▶ [Exercise data]
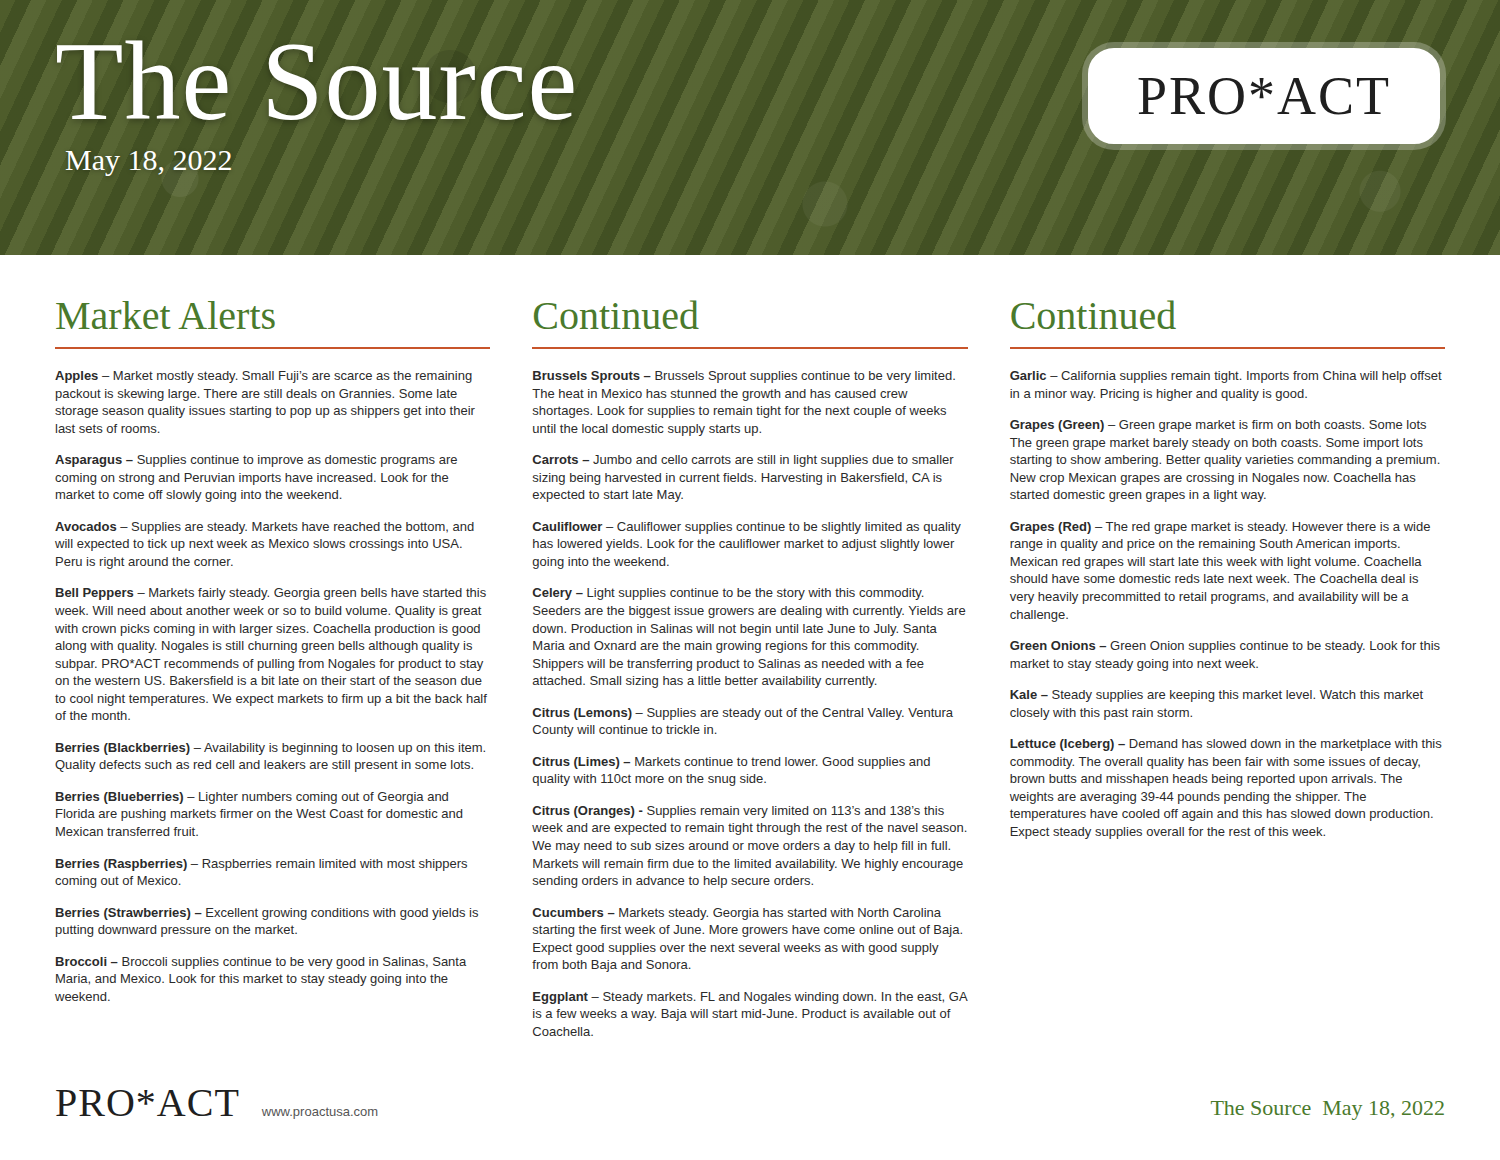The Source
May 18, 2022
PRO*ACT
Market Alerts
Apples – Market mostly steady. Small Fuji’s are scarce as the remaining packout is skewing large. There are still deals on Grannies. Some late storage season quality issues starting to pop up as shippers get into their last sets of rooms.
Asparagus – Supplies continue to improve as domestic programs are coming on strong and Peruvian imports have increased. Look for the market to come off slowly going into the weekend.
Avocados – Supplies are steady. Markets have reached the bottom, and will expected to tick up next week as Mexico slows crossings into USA. Peru is right around the corner.
Bell Peppers – Markets fairly steady. Georgia green bells have started this week. Will need about another week or so to build volume. Quality is great with crown picks coming in with larger sizes. Coachella production is good along with quality. Nogales is still churning green bells although quality is subpar. PRO*ACT recommends of pulling from Nogales for product to stay on the western US. Bakersfield is a bit late on their start of the season due to cool night temperatures. We expect markets to firm up a bit the back half of the month.
Berries (Blackberries) – Availability is beginning to loosen up on this item. Quality defects such as red cell and leakers are still present in some lots.
Berries (Blueberries) – Lighter numbers coming out of Georgia and Florida are pushing markets firmer on the West Coast for domestic and Mexican transferred fruit.
Berries (Raspberries) – Raspberries remain limited with most shippers coming out of Mexico.
Berries (Strawberries) – Excellent growing conditions with good yields is putting downward pressure on the market.
Broccoli – Broccoli supplies continue to be very good in Salinas, Santa Maria, and Mexico. Look for this market to stay steady going into the weekend.
Continued
Brussels Sprouts – Brussels Sprout supplies continue to be very limited. The heat in Mexico has stunned the growth and has caused crew shortages. Look for supplies to remain tight for the next couple of weeks until the local domestic supply starts up.
Carrots – Jumbo and cello carrots are still in light supplies due to smaller sizing being harvested in current fields. Harvesting in Bakersfield, CA is expected to start late May.
Cauliflower – Cauliflower supplies continue to be slightly limited as quality has lowered yields. Look for the cauliflower market to adjust slightly lower going into the weekend.
Celery – Light supplies continue to be the story with this commodity. Seeders are the biggest issue growers are dealing with currently. Yields are down. Production in Salinas will not begin until late June to July. Santa Maria and Oxnard are the main growing regions for this commodity. Shippers will be transferring product to Salinas as needed with a fee attached. Small sizing has a little better availability currently.
Citrus (Lemons) – Supplies are steady out of the Central Valley. Ventura County will continue to trickle in.
Citrus (Limes) – Markets continue to trend lower. Good supplies and quality with 110ct more on the snug side.
Citrus (Oranges) - Supplies remain very limited on 113’s and 138’s this week and are expected to remain tight through the rest of the navel season. We may need to sub sizes around or move orders a day to help fill in full. Markets will remain firm due to the limited availability. We highly encourage sending orders in advance to help secure orders.
Cucumbers – Markets steady. Georgia has started with North Carolina starting the first week of June. More growers have come online out of Baja. Expect good supplies over the next several weeks as with good supply from both Baja and Sonora.
Eggplant – Steady markets. FL and Nogales winding down. In the east, GA is a few weeks a way. Baja will start mid-June. Product is available out of Coachella.
Continued
Garlic – California supplies remain tight. Imports from China will help offset in a minor way. Pricing is higher and quality is good.
Grapes (Green) – Green grape market is firm on both coasts. Some lots The green grape market barely steady on both coasts. Some import lots starting to show ambering. Better quality varieties commanding a premium. New crop Mexican grapes are crossing in Nogales now. Coachella has started domestic green grapes in a light way.
Grapes (Red) – The red grape market is steady. However there is a wide range in quality and price on the remaining South American imports. Mexican red grapes will start late this week with light volume. Coachella should have some domestic reds late next week. The Coachella deal is very heavily precommitted to retail programs, and availability will be a challenge.
Green Onions – Green Onion supplies continue to be steady. Look for this market to stay steady going into next week.
Kale – Steady supplies are keeping this market level. Watch this market closely with this past rain storm.
Lettuce (Iceberg) – Demand has slowed down in the marketplace with this commodity. The overall quality has been fair with some issues of decay, brown butts and misshapen heads being reported upon arrivals. The weights are averaging 39-44 pounds pending the shipper. The temperatures have cooled off again and this has slowed down production. Expect steady supplies overall for the rest of this week.
PRO*ACT
www.proactusa.com
The Source May 18, 2022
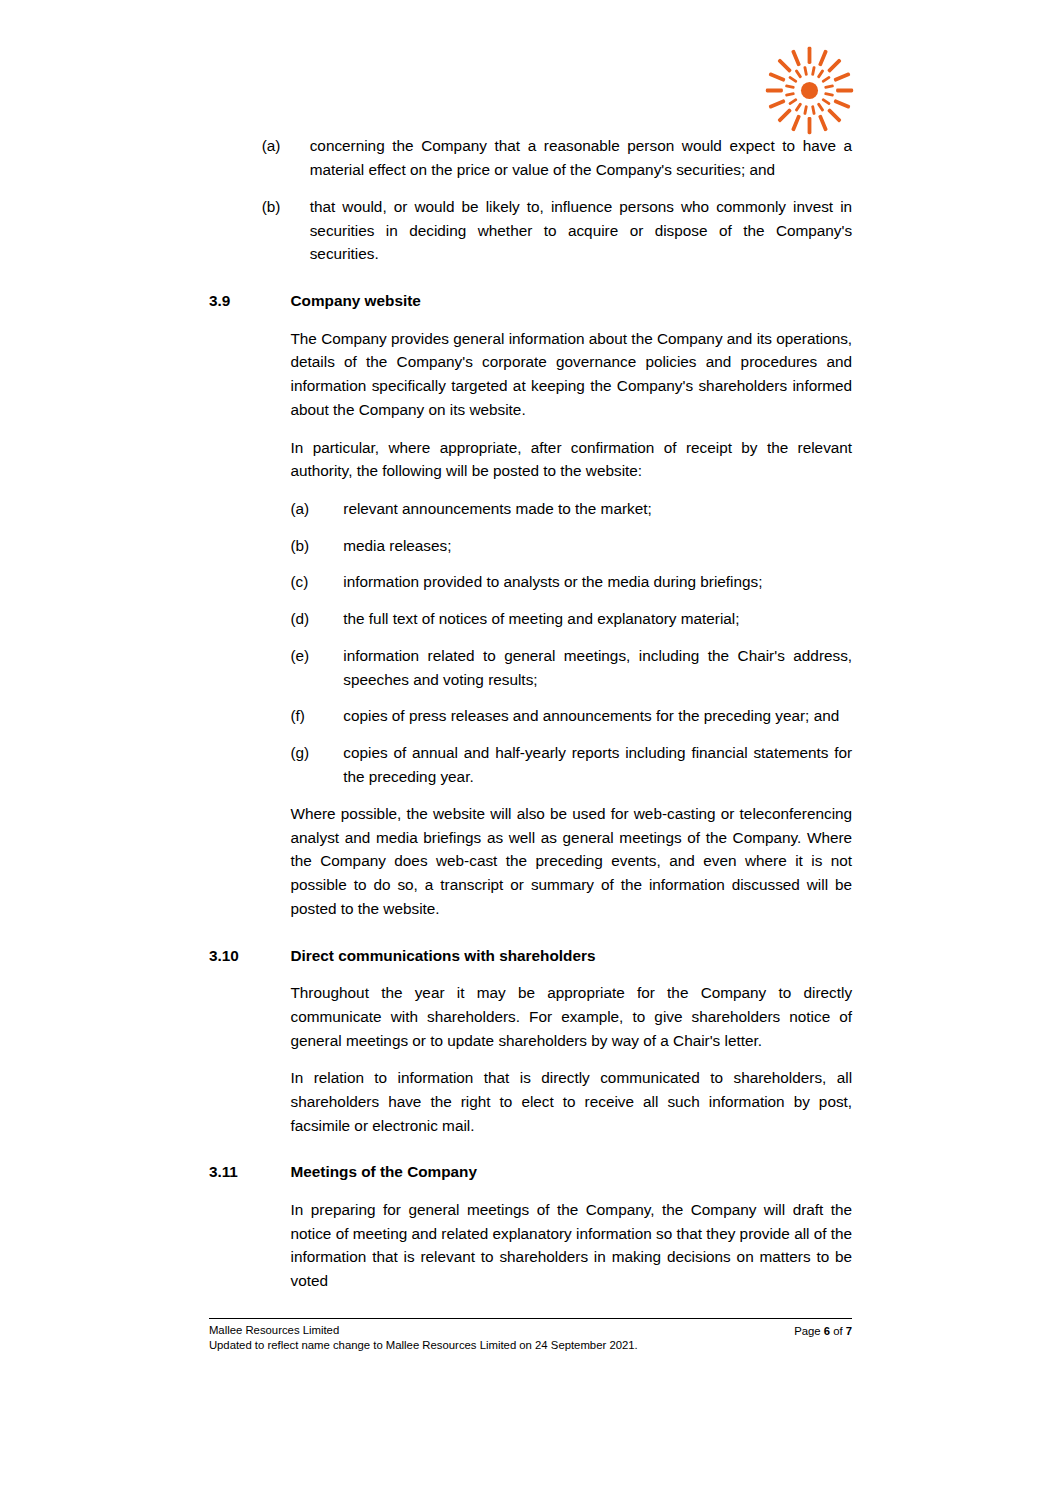(a)
concerning the Company that a reasonable person would expect to have a material effect on the price or value of the Company's securities; and
(b)
that would, or would be likely to, influence persons who commonly invest in securities in deciding whether to acquire or dispose of the Company's securities.
3.9 Company website
The Company provides general information about the Company and its operations, details of the Company's corporate governance policies and procedures and information specifically targeted at keeping the Company's shareholders informed about the Company on its website.
In particular, where appropriate, after confirmation of receipt by the relevant authority, the following will be posted to the website:
(a)
relevant announcements made to the market;
(b)
media releases;
(c)
information provided to analysts or the media during briefings;
(d)
the full text of notices of meeting and explanatory material;
(e)
information related to general meetings, including the Chair's address, speeches and voting results;
(f)
copies of press releases and announcements for the preceding year; and
(g)
copies of annual and half-yearly reports including financial statements for the preceding year.
Where possible, the website will also be used for web-casting or teleconferencing analyst and media briefings as well as general meetings of the Company. Where the Company does web-cast the preceding events, and even where it is not possible to do so, a transcript or summary of the information discussed will be posted to the website.
3.10 Direct communications with shareholders
Throughout the year it may be appropriate for the Company to directly communicate with shareholders. For example, to give shareholders notice of general meetings or to update shareholders by way of a Chair's letter.
In relation to information that is directly communicated to shareholders, all shareholders have the right to elect to receive all such information by post, facsimile or electronic mail.
3.11 Meetings of the Company
In preparing for general meetings of the Company, the Company will draft the notice of meeting and related explanatory information so that they provide all of the information that is relevant to shareholders in making decisions on matters to be voted
Mallee Resources Limited
Updated to reflect name change to Mallee Resources Limited on 24 September 2021.
Page 6 of 7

▶ [Task] Retype all the data exactly, please, without pictures.

▶ [Task solution]
The Source
May 18, 2022
PRO*ACT
Market Alerts
Apples – Market mostly steady. Small Fuji’s are scarce as the remaining packout is skewing large. There are still deals on Grannies. Some late storage season quality issues starting to pop up as shippers get into their last sets of rooms.
Asparagus – Supplies continue to improve as domestic programs are coming on strong and Peruvian imports have increased. Look for the market to come off slowly going into the weekend.
Avocados – Supplies are steady. Markets have reached the bottom, and will expected to tick up next week as Mexico slows crossings into USA. Peru is right around the corner.
Bell Peppers – Markets fairly steady. Georgia green bells have started this week. Will need about another week or so to build volume. Quality is great with crown picks coming in with larger sizes. Coachella production is good along with quality. Nogales is still churning green bells although quality is subpar. PRO*ACT recommends of pulling from Nogales for product to stay on the western US. Bakersfield is a bit late on their start of the season due to cool night temperatures. We expect markets to firm up a bit the back half of the month.
Berries (Blackberries) – Availability is beginning to loosen up on this item. Quality defects such as red cell and leakers are still present in some lots.
Berries (Blueberries) – Lighter numbers coming out of Georgia and Florida are pushing markets firmer on the West Coast for domestic and Mexican transferred fruit.
Berries (Raspberries) – Raspberries remain limited with most shippers coming out of Mexico.
Berries (Strawberries) – Excellent growing conditions with good yields is putting downward pressure on the market.
Broccoli – Broccoli supplies continue to be very good in Salinas, Santa Maria, and Mexico. Look for this market to stay steady going into the weekend.
Continued
Brussels Sprouts – Brussels Sprout supplies continue to be very limited. The heat in Mexico has stunned the growth and has caused crew shortages. Look for supplies to remain tight for the next couple of weeks until the local domestic supply starts up.
Carrots – Jumbo and cello carrots are still in light supplies due to smaller sizing being harvested in current fields. Harvesting in Bakersfield, CA is expected to start late May.
Cauliflower – Cauliflower supplies continue to be slightly limited as quality has lowered yields. Look for the cauliflower market to adjust slightly lower going into the weekend.
Celery – Light supplies continue to be the story with this commodity. Seeders are the biggest issue growers are dealing with currently. Yields are down. Production in Salinas will not begin until late June to July. Santa Maria and Oxnard are the main growing regions for this commodity. Shippers will be transferring product to Salinas as needed with a fee attached. Small sizing has a little better availability currently.
Citrus (Lemons) – Supplies are steady out of the Central Valley. Ventura County will continue to trickle in.
Citrus (Limes) – Markets continue to trend lower. Good supplies and quality with 110ct more on the snug side.
Citrus (Oranges) - Supplies remain very limited on 113’s and 138’s this week and are expected to remain tight through the rest of the navel season. We may need to sub sizes around or move orders a day to help fill in full. Markets will remain firm due to the limited availability. We highly encourage sending orders in advance to help secure orders.
Cucumbers – Markets steady. Georgia has started with North Carolina starting the first week of June. More growers have come online out of Baja. Expect good supplies over the next several weeks as with good supply from both Baja and Sonora.
Eggplant – Steady markets. FL and Nogales winding down. In the east, GA is a few weeks a way. Baja will start mid-June. Product is available out of Coachella.
Continued
Garlic – California supplies remain tight. Imports from China will help offset in a minor way. Pricing is higher and quality is good.
Grapes (Green) – Green grape market is firm on both coasts. Some lots The green grape market barely steady on both coasts. Some import lots starting to show ambering. Better quality varieties commanding a premium. New crop Mexican grapes are crossing in Nogales now. Coachella has started domestic green grapes in a light way.
Grapes (Red) – The red grape market is steady. However there is a wide range in quality and price on the remaining South American imports. Mexican red grapes will start late this week with light volume. Coachella should have some domestic reds late next week. The Coachella deal is very heavily precommitted to retail programs, and availability will be a challenge.
Green Onions – Green Onion supplies continue to be steady. Look for this market to stay steady going into next week.
Kale – Steady supplies are keeping this market level. Watch this market closely with this past rain storm.
Lettuce (Iceberg) – Demand has slowed down in the marketplace with this commodity. The overall quality has been fair with some issues of decay, brown butts and misshapen heads being reported upon arrivals. The weights are averaging 39-44 pounds pending the shipper. The temperatures have cooled off again and this has slowed down production. Expect steady supplies overall for the rest of this week.
PRO*ACT
www.proactusa.com
The Source May 18, 2022
(a)
concerning the Company that a reasonable person would expect to have a material effect on the price or value of the Company's securities; and
(b)
that would, or would be likely to, influence persons who commonly invest in securities in deciding whether to acquire or dispose of the Company's securities.
3.9 Company website
The Company provides general information about the Company and its operations, details of the Company's corporate governance policies and procedures and information specifically targeted at keeping the Company's shareholders informed about the Company on its website.
In particular, where appropriate, after confirmation of receipt by the relevant authority, the following will be posted to the website:
(a)
relevant announcements made to the market;
(b)
media releases;
(c)
information provided to analysts or the media during briefings;
(d)
the full text of notices of meeting and explanatory material;
(e)
information related to general meetings, including the Chair's address, speeches and voting results;
(f)
copies of press releases and announcements for the preceding year; and
(g)
copies of annual and half-yearly reports including financial statements for the preceding year.
Where possible, the website will also be used for web-casting or teleconferencing analyst and media briefings as well as general meetings of the Company. Where the Company does web-cast the preceding events, and even where it is not possible to do so, a transcript or summary of the information discussed will be posted to the website.
3.10 Direct communications with shareholders
Throughout the year it may be appropriate for the Company to directly communicate with shareholders. For example, to give shareholders notice of general meetings or to update shareholders by way of a Chair's letter.
In relation to information that is directly communicated to shareholders, all shareholders have the right to elect to receive all such information by post, facsimile or electronic mail.
3.11 Meetings of the Company
In preparing for general meetings of the Company, the Company will draft the notice of meeting and related explanatory information so that they provide all of the information that is relevant to shareholders in making decisions on matters to be voted
Mallee Resources Limited
Updated to reflect name change to Mallee Resources Limited on 24 September 2021.
Page 6 of 7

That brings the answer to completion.